Philippine customer payment method Filipino businessmen rarely use letters of credit to pay unless the goods have no customs duties. Due to the high tariffs and loose foreign exchange management system in the Philippines, Filipino businessmen generally use payment methods such as down payment or partial payment in advance to avoid tariffs. To this end, Filipino businessmen mostly use D/P or T/T when importing.
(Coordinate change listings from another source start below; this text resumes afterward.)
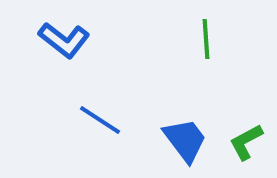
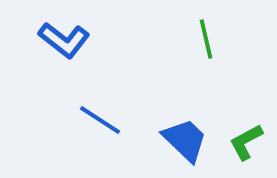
green line: rotated 9 degrees counterclockwise
blue trapezoid: rotated 9 degrees counterclockwise
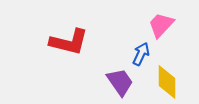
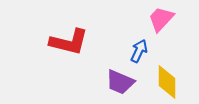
pink trapezoid: moved 6 px up
blue arrow: moved 2 px left, 3 px up
purple trapezoid: rotated 148 degrees clockwise
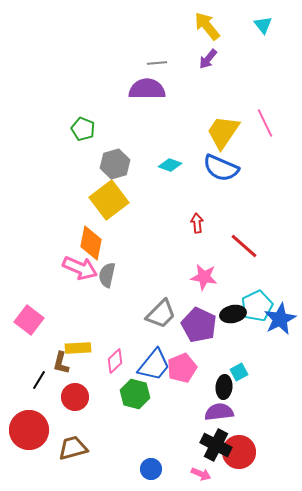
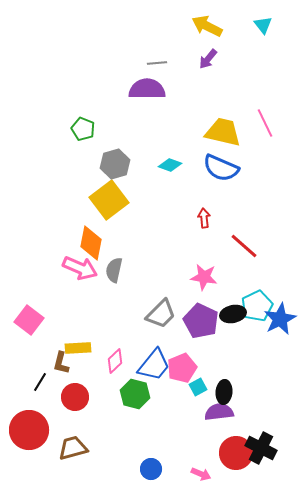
yellow arrow at (207, 26): rotated 24 degrees counterclockwise
yellow trapezoid at (223, 132): rotated 69 degrees clockwise
red arrow at (197, 223): moved 7 px right, 5 px up
gray semicircle at (107, 275): moved 7 px right, 5 px up
purple pentagon at (199, 325): moved 2 px right, 4 px up
cyan square at (239, 372): moved 41 px left, 15 px down
black line at (39, 380): moved 1 px right, 2 px down
black ellipse at (224, 387): moved 5 px down
black cross at (216, 445): moved 45 px right, 3 px down
red circle at (239, 452): moved 3 px left, 1 px down
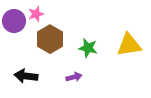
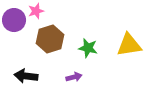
pink star: moved 3 px up
purple circle: moved 1 px up
brown hexagon: rotated 12 degrees clockwise
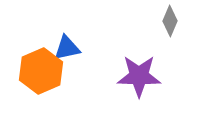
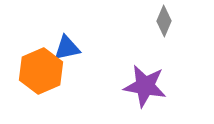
gray diamond: moved 6 px left
purple star: moved 6 px right, 10 px down; rotated 9 degrees clockwise
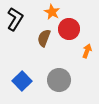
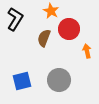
orange star: moved 1 px left, 1 px up
orange arrow: rotated 32 degrees counterclockwise
blue square: rotated 30 degrees clockwise
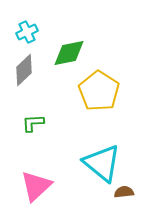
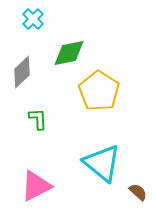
cyan cross: moved 6 px right, 13 px up; rotated 20 degrees counterclockwise
gray diamond: moved 2 px left, 2 px down
green L-shape: moved 5 px right, 4 px up; rotated 90 degrees clockwise
pink triangle: rotated 16 degrees clockwise
brown semicircle: moved 14 px right; rotated 48 degrees clockwise
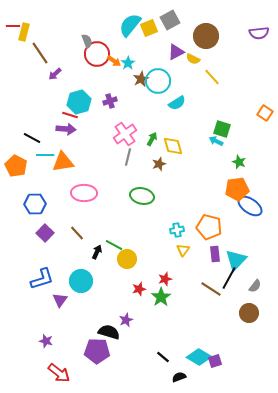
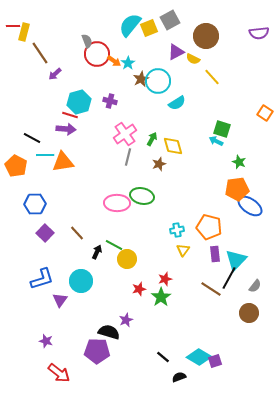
purple cross at (110, 101): rotated 32 degrees clockwise
pink ellipse at (84, 193): moved 33 px right, 10 px down
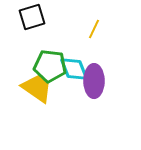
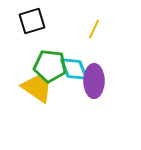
black square: moved 4 px down
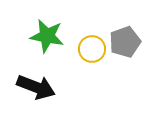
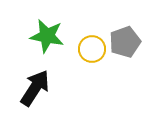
black arrow: moved 1 px left, 1 px down; rotated 78 degrees counterclockwise
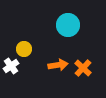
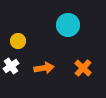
yellow circle: moved 6 px left, 8 px up
orange arrow: moved 14 px left, 3 px down
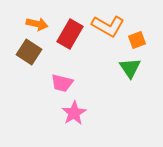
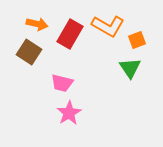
pink star: moved 5 px left
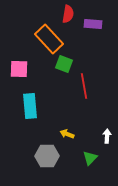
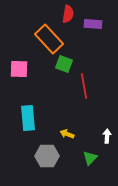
cyan rectangle: moved 2 px left, 12 px down
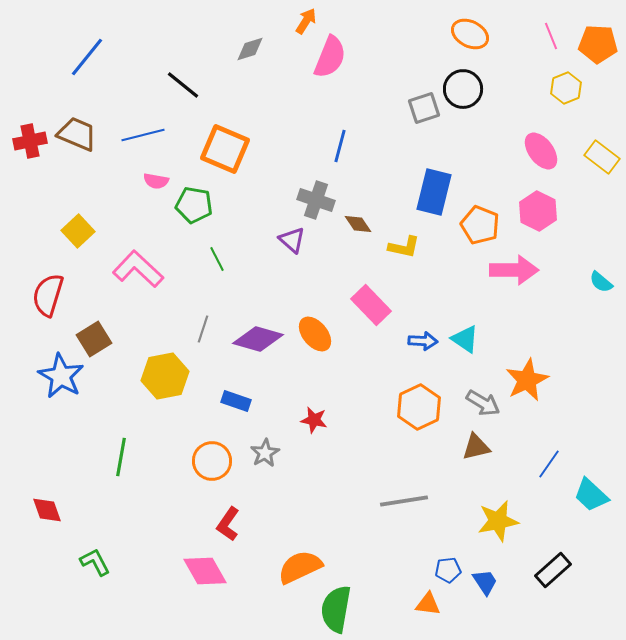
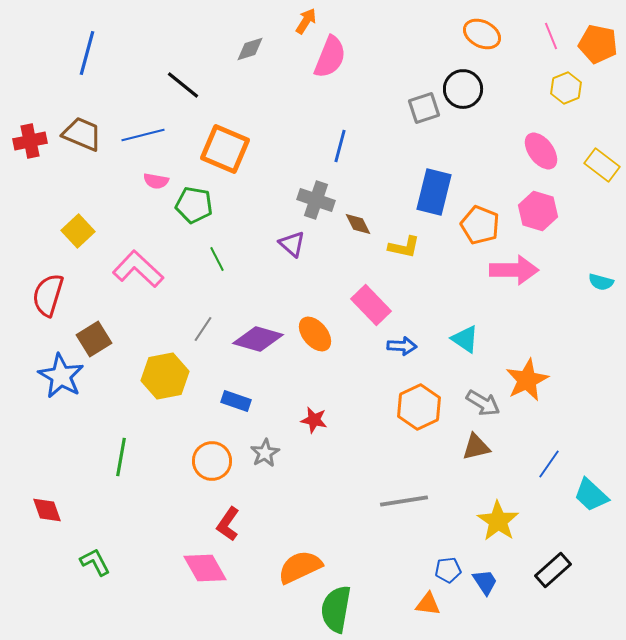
orange ellipse at (470, 34): moved 12 px right
orange pentagon at (598, 44): rotated 9 degrees clockwise
blue line at (87, 57): moved 4 px up; rotated 24 degrees counterclockwise
brown trapezoid at (77, 134): moved 5 px right
yellow rectangle at (602, 157): moved 8 px down
pink hexagon at (538, 211): rotated 9 degrees counterclockwise
brown diamond at (358, 224): rotated 8 degrees clockwise
purple triangle at (292, 240): moved 4 px down
cyan semicircle at (601, 282): rotated 25 degrees counterclockwise
gray line at (203, 329): rotated 16 degrees clockwise
blue arrow at (423, 341): moved 21 px left, 5 px down
yellow star at (498, 521): rotated 27 degrees counterclockwise
pink diamond at (205, 571): moved 3 px up
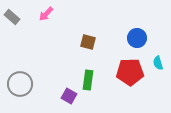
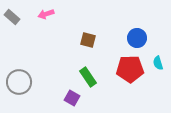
pink arrow: rotated 28 degrees clockwise
brown square: moved 2 px up
red pentagon: moved 3 px up
green rectangle: moved 3 px up; rotated 42 degrees counterclockwise
gray circle: moved 1 px left, 2 px up
purple square: moved 3 px right, 2 px down
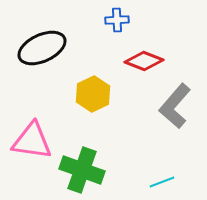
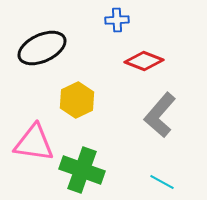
yellow hexagon: moved 16 px left, 6 px down
gray L-shape: moved 15 px left, 9 px down
pink triangle: moved 2 px right, 2 px down
cyan line: rotated 50 degrees clockwise
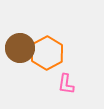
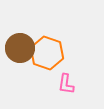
orange hexagon: rotated 12 degrees counterclockwise
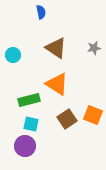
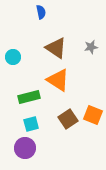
gray star: moved 3 px left, 1 px up
cyan circle: moved 2 px down
orange triangle: moved 1 px right, 4 px up
green rectangle: moved 3 px up
brown square: moved 1 px right
cyan square: rotated 28 degrees counterclockwise
purple circle: moved 2 px down
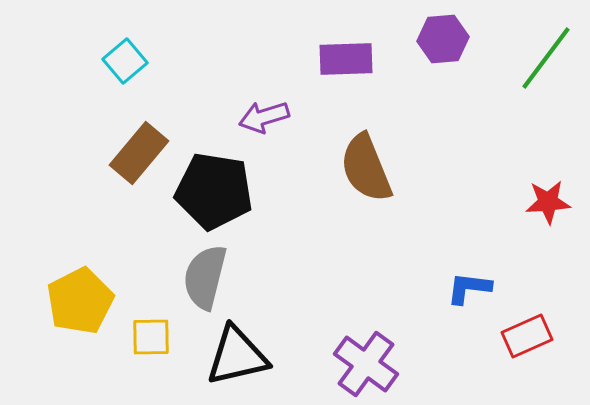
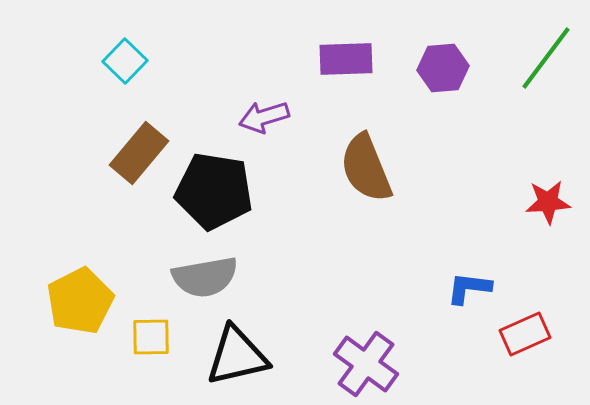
purple hexagon: moved 29 px down
cyan square: rotated 6 degrees counterclockwise
gray semicircle: rotated 114 degrees counterclockwise
red rectangle: moved 2 px left, 2 px up
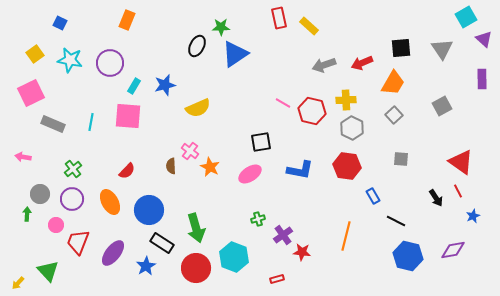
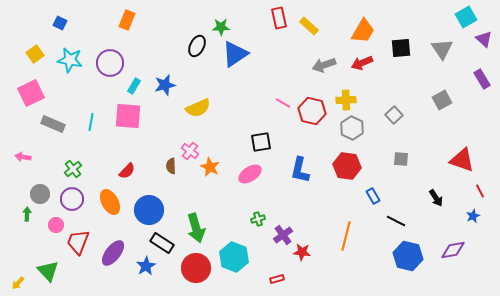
purple rectangle at (482, 79): rotated 30 degrees counterclockwise
orange trapezoid at (393, 83): moved 30 px left, 52 px up
gray square at (442, 106): moved 6 px up
red triangle at (461, 162): moved 1 px right, 2 px up; rotated 16 degrees counterclockwise
blue L-shape at (300, 170): rotated 92 degrees clockwise
red line at (458, 191): moved 22 px right
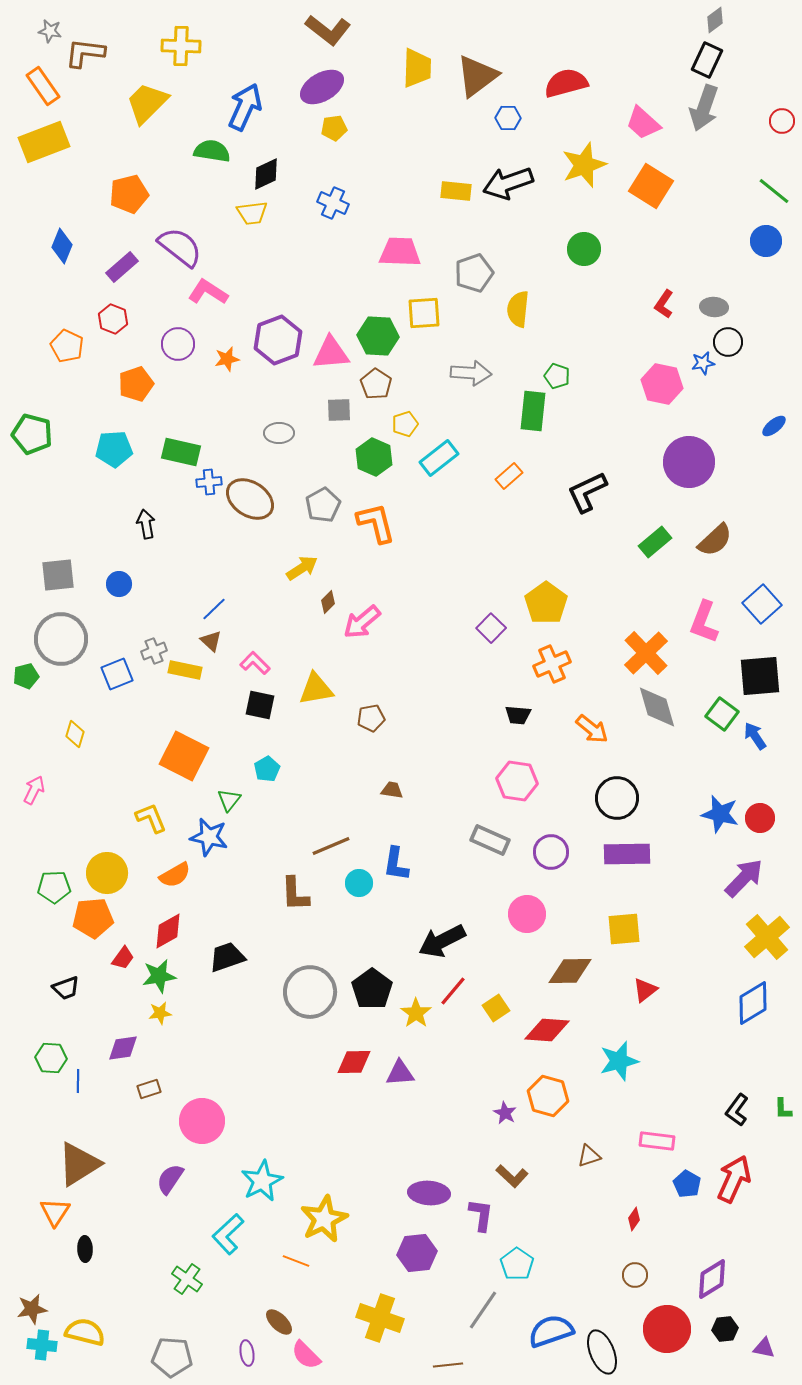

1, D/P payment document. Generally speaking, bills of lading and other documents are sent to the bank after shipment. After the importer pays the payment, the bank will hand over the bill of lading and other documents to the importer for customs clearance and delivery. Because the bill of lading is a valuable document, in layman's terms, it means cash on delivery. It should be noted that exporters have certain risks.
2. Wire transfer. Generally, 30% T/T is paid in advance, that is, after the order is confirmed, the buyer will wire 30% of the payment to the seller. After the goods are shipped, the seller will fax it to the buyer to prove that the goods have been shipped away, and then the buyer will wire it.
3. Western Union remittance. Compared with bank remittance, the outlets of Western Union remittance are dense. However, there is a limit on the amount of Western Union remittance, and the operation is a bit troublesome, so you need to fill out the remittance slip. But the exchange rate offered by Western Union is much worse than that offered by banks.